* ACTIVITY *
An exact reproduction is needed of every line from the beginning of the data down to and including the line that contains "①電話077-532-4384（FAX共通）", minus the pictures.
─── TASK MATERIAL ───
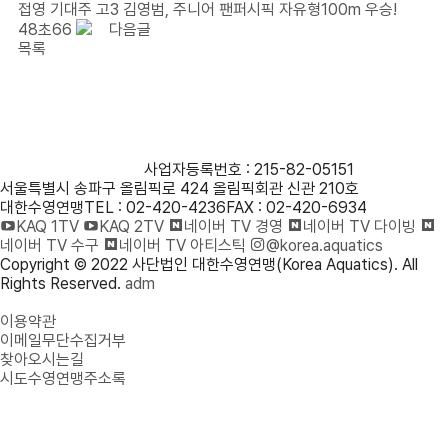
접영 기대주 고3 김영범, 주니어 팬퍼시픽 자유형100m 우승!
48초66
다음글
목록
사단법인 대한수영연맹
사업자등록번호 : 215-82-05151
서울특별시 송파구 올림픽로 424 올림픽회관 신관 210호
대한수영연맹
TEL : 02-420-4236
FAX : 02-420-6934
KAQ 1TV
KAQ 2TV
네이버 TV 경영
네이버 TV 다이빙
네이버 TV 수구
네이버 TV 아티스틱
@korea.aquatics
Copyright © 2022 사단법인 대한수영연맹(Korea Aquatics). All
Rights Reserved.
adm
개인정보처리방침
이용약관
이메일무단수집거부
찾아오시는길
시도수영연맹주소록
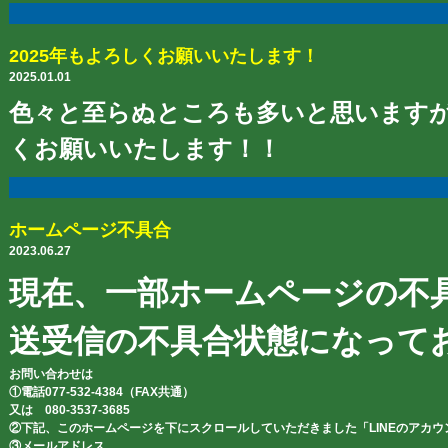
2025年もよろしくお願いいたします！
2025.01.01
色々と至らぬところも多いと思いますが、
くお願いいたします！！
ホームページ不具合
2023.06.27
現在、一部ホームページの不
送受信の不具合状態になって
お問い合わせは
①電話077-532-4384（FAX共通）
又は 080-3537-3685
②下記、このホームページを下にスクロールしていただきました「LINEのアカウ
③メールアドレス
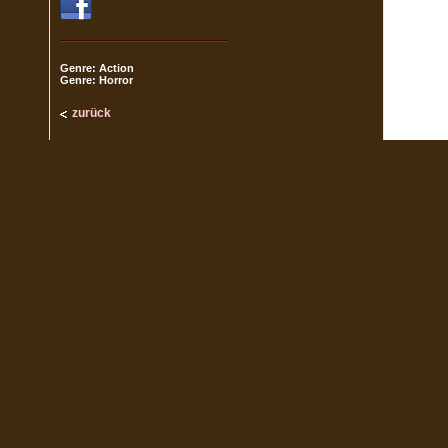
Genre: Action
Genre: Horror
zurück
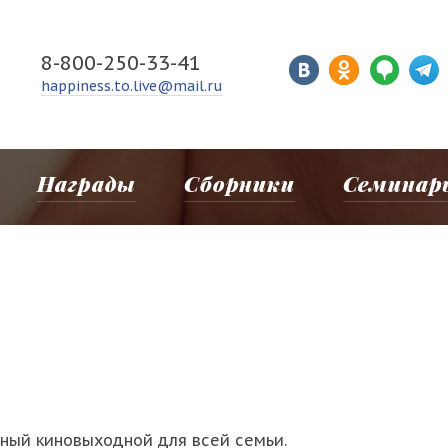
8-800-250-33-41
happiness.to.live@mail.ru
Награды
Сборники
Семинар
ный киновыходной для всей семьи.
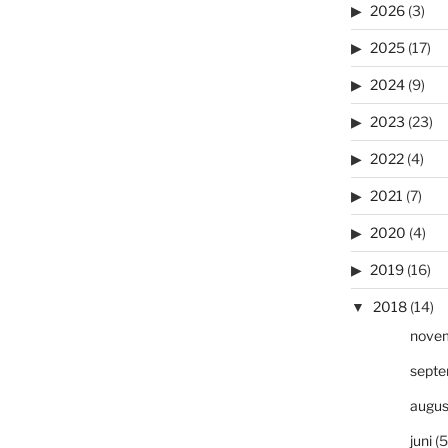
2026
(3)
2025
(17)
2024
(9)
2023
(23)
2022
(4)
2021
(7)
2020
(4)
2019
(16)
2018
(14)
nove
sept
augus
juni
(5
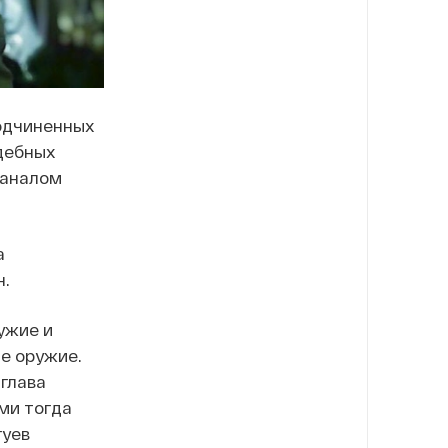
подчиненных
адебных
каналом
а
н.
ужие и
те оружие.
 глава
ми тогда
гуев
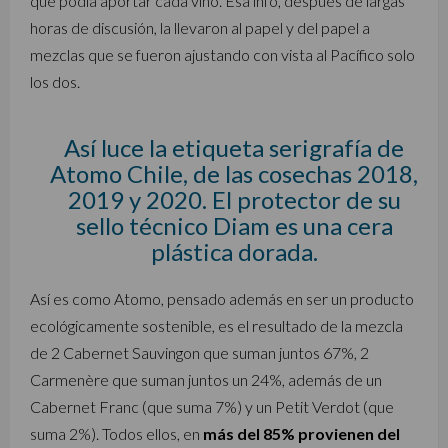
qué podía aportar cada vino. Esa info, después de largas
horas de discusión, la llevaron al papel y del papel a
mezclas que se fueron ajustando con vista al Pacífico solo
los dos.
Así luce la etiqueta serigrafía de
Atomo Chile, de las cosechas 2018,
2019 y 2020. El protector de su
sello técnico Diam es una cera
plástica dorada.
Así es como Atomo, pensado además en ser un producto
ecológicamente sostenible, es el resultado de la mezcla
de 2 Cabernet Sauvingon que suman juntos 67%, 2
Carmenère que suman juntos un 24%, además de un
Cabernet Franc (que suma 7%) y un Petit Verdot (que
suma 2%). Todos ellos, en
más del 85% provienen del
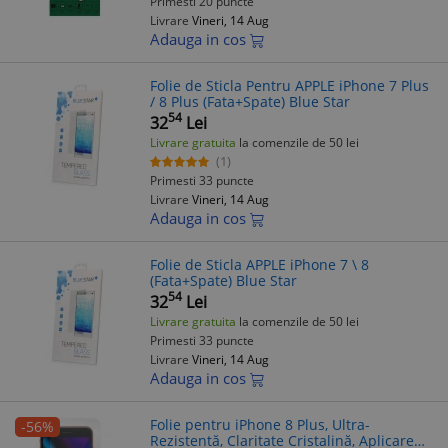
Primesti 20 puncte
Livrare
Vineri, 14 Aug
Adauga in cos
Folie de Sticla Pentru APPLE iPhone 7 Plus
/ 8 Plus (Fata+Spate) Blue Star
54
32
Lei
Livrare gratuita
la comenzile de 50 lei
(1)
Primesti 33 puncte
Livrare
Vineri, 14 Aug
Adauga in cos
Folie de Sticla APPLE iPhone 7 \ 8
(Fata+Spate) Blue Star
54
32
Lei
Livrare gratuita
la comenzile de 50 lei
Primesti 33 puncte
Livrare
Vineri, 14 Aug
Adauga in cos
Folie pentru iPhone 8 Plus, Ultra-
-56%
Rezistentă, Claritate Cristalină, Aplicare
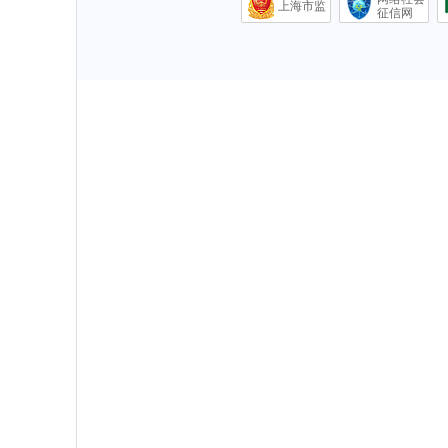
上海市监
征信网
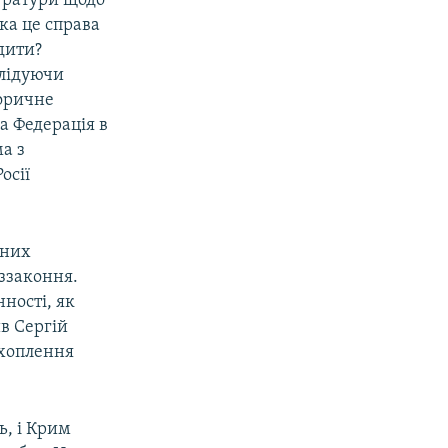
куратури щодо
ка це справа
дити?
слідуючи
торичне
а Федерація в
а з
осії
 них
ззаконня.
ності, як
ив Сергій
ахоплення
ь, і Крим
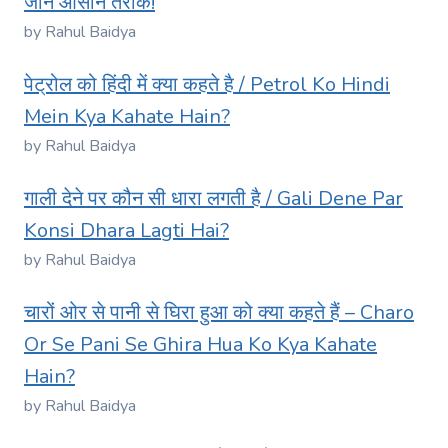
जानें आसान तरीके!
by Rahul Baidya
पेट्रोल को हिंदी में क्या कहते है / Petrol Ko Hindi
Mein Kya Kahate Hain?
by Rahul Baidya
गाली देने पर कौन सी धारा लगती है / Gali Dene Par
Konsi Dhara Lagti Hai?
by Rahul Baidya
चारों ओर से पानी से घिरा हुआ को क्या कहते हैं – Charo
Or Se Pani Se Ghira Hua Ko Kya Kahate
Hain?
by Rahul Baidya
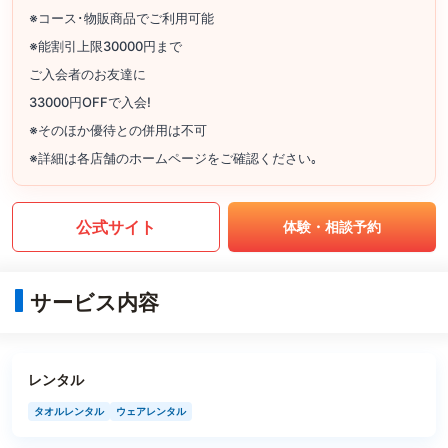
※コース･物販商品でご利用可能
※能割引上限30000円まで
ご入会者のお友達に
33000円OFFで入会!
※そのほか優待との併用は不可
※詳細は各店舗のホームページをご確認ください｡
公式サイト
体験・相談予約
サービス内容
レンタル
タオルレンタル
ウェアレンタル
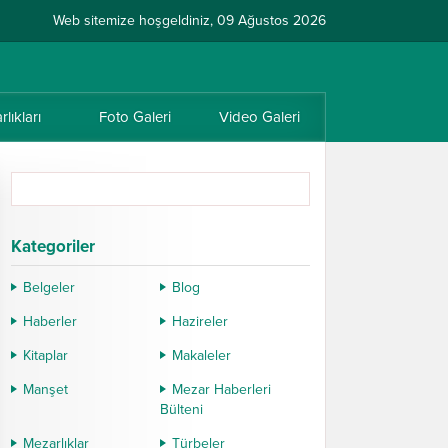
Web sitemize hoşgeldiniz, 09 Ağustos 2026
lıkları
Foto Galeri
Video Galeri
Kategoriler
Belgeler
Blog
Haberler
Hazireler
Kitaplar
Makaleler
Manşet
Mezar Haberleri
Bülteni
Mezarlıklar
Türbeler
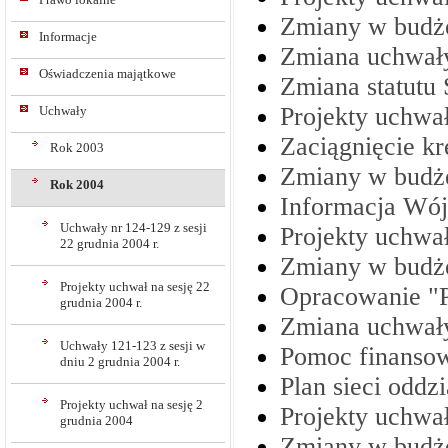
Zmiany w budże
Informacje
Zmiana uchwały 
Oświadczenia majątkowe
Zmiana statut
Projekty uchwał
Uchwały
Zaciągnięcie k
Rok 2003
Zmiany w budże
Rok 2004
Informacja Wój
Uchwały nr 124-129 z sesji
Projekty uchwał
22 grudnia 2004 r.
Zmiany w budże
Projekty uchwał na sesję 22
Opracowanie "
grudnia 2004 r.
Zmiana uchwały
Uchwały 121-123 z sesji w
Pomoc finansow
dniu 2 grudnia 2004 r.
Plan sieci oddz
Projekty uchwał na sesję 2
Projekty uchwał 
grudnia 2004
Zmiany w budże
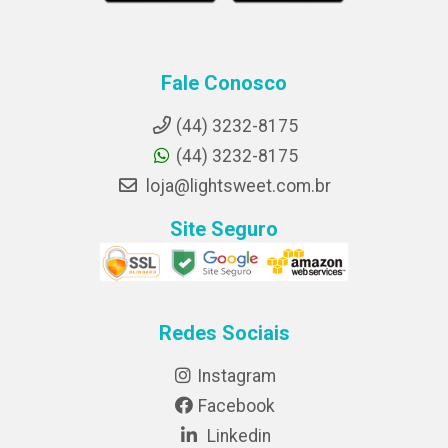
Fale Conosco
(44) 3232-8175
(44) 3232-8175
loja@lightsweet.com.br
Site Seguro
Redes Sociais
Instagram
Facebook
Linkedin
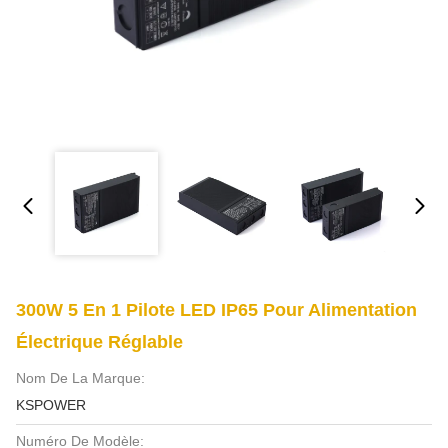
300W 5 En 1 Pilote LED IP65 Pour Alimentation
Électrique Réglable
Nom De La Marque:
KSPOWER
Numéro De Modèle:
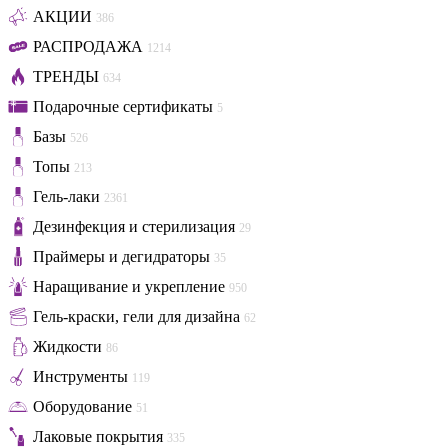
АКЦИИ
386
РАСПРОДАЖА
1214
ТРЕНДЫ
634
Подарочные сертификаты
5
Базы
526
Топы
213
Гель-лаки
2361
Дезинфекция и стерилизация
29
Праймеры и дегидраторы
35
Наращивание и укрепление
950
Гель-краски, гели для дизайна
62
Жидкости
86
Инструменты
119
Оборудование
51
Лаковые покрытия
335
───
* ANSWER SECTION *
접영 기대주 고3 김영범, 주니어 팬퍼시픽 자유형100m 우승!
48초66
다음글
목록
사단법인 대한수영연맹
사업자등록번호 : 215-82-05151
서울특별시 송파구 올림픽로 424 올림픽회관 신관 210호
대한수영연맹
TEL : 02-420-4236
FAX : 02-420-6934
KAQ 1TV
KAQ 2TV
네이버 TV 경영
네이버 TV 다이빙
네이버 TV 수구
네이버 TV 아티스틱
@korea.aquatics
Copyright © 2022 사단법인 대한수영연맹(Korea Aquatics). All
Rights Reserved.
adm
개인정보처리방침
이용약관
이메일무단수집거부
찾아오시는길
시도수영연맹주소록
2025年もよろしくお願いいたします！
2025.01.01
色々と至らぬところも多いと思いますが、
くお願いいたします！！
ホームページ不具合
2023.06.27
現在、一部ホームページの不
送受信の不具合状態になって
お問い合わせは
①電話077-532-4384（FAX共通）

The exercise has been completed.